Carlito is a role tailor-made for Al Pacino, allowing him to essay another larger-than-life character. Carlito is a smart guy who cannot escape what he is no matter how hard he tries and Pacino conveys the melancholy that lurks behind the bravado of his character. The real scene stealer, however, is Sean Penn’s sleazy, coked-up lawyer. The actor reportedly did the film to help finance his second directorial effort, The Crossing Guard (1995). For a paycheck role, Penn does a great job as he disappears into the character, complete with a frizzy afro and cheap suits. It’s almost as if Pacino’s presence inspired Penn to step up his game.

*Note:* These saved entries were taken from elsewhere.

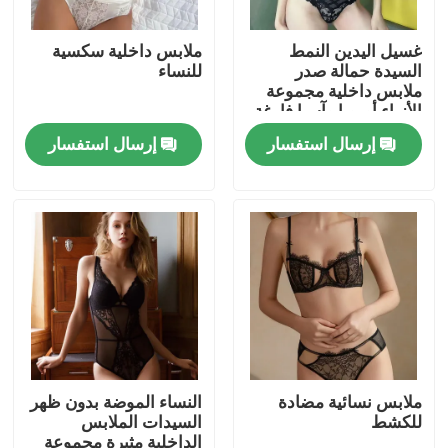
غسيل اليدين النمط
ملابس داخلية سكسية
عرض الواقع الافتراضي
السيدة حمالة صدر
للنساء
ملابس داخلية مجموعة
الأزياء أوروبا وآسيا فارغة
حول بنا
إرسال استفسار
إرسال استفسار
جولة في المعمل
ضبط الجودة
اتصل بنا
أخبار
ملابس نسائية مضادة
النساء الموضة بدون ظهر
للكشط
السيدات الملابس
جميع القضايا
الداخلية مثيرة مجموعة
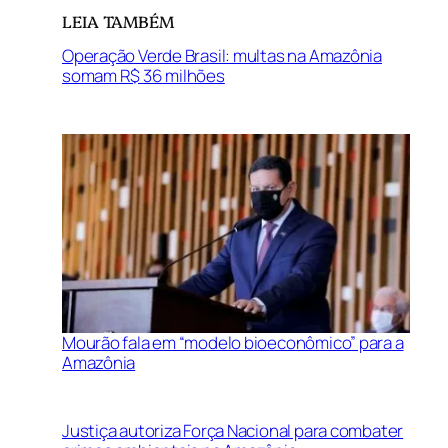
LEIA TAMBÉM
Operação Verde Brasil: multas na Amazônia
somam R$ 36 milhões
Mourão fala em “modelo bioeconômico” para a
Amazônia
Justiça autoriza Força Nacional para combater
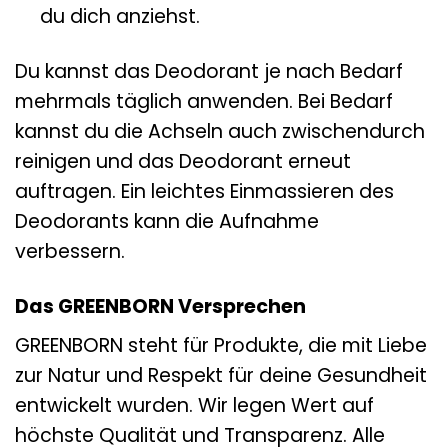
du dich anziehst.
Du kannst das Deodorant je nach Bedarf
mehrmals täglich anwenden. Bei Bedarf
kannst du die Achseln auch zwischendurch
reinigen und das Deodorant erneut
auftragen. Ein leichtes Einmassieren des
Deodorants kann die Aufnahme
verbessern.
Das GREENBORN Versprechen
GREENBORN steht für Produkte, die mit Liebe
zur Natur und Respekt für deine Gesundheit
entwickelt wurden. Wir legen Wert auf
höchste Qualität und Transparenz. Alle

And this makes Penn’s memorable turn so much fun to watch.

The rest of the cast is filled out by solid character actors like John Leguizamo, who plays Benny as a pushy little runt with a motor-mouth, and the always reliable Luis Guzman as Carlito’s right-hand man. The only miscasting is Penelope Ann Miller as Pacino’s love interest. She looks out of place and just doesn’t have the chops to hold her own against Pacino.

Despite the cliched premise, Carlito’s Way works so well because of the caliber of actors, David Koepp’s screenplay with memorable dialogue (“You think you’re big time?! You’re gonna fucking die big time!”), and De Palma’s stylish direction. This film is proof that given the right material, De Palma can still make a hell of an entertaining movie.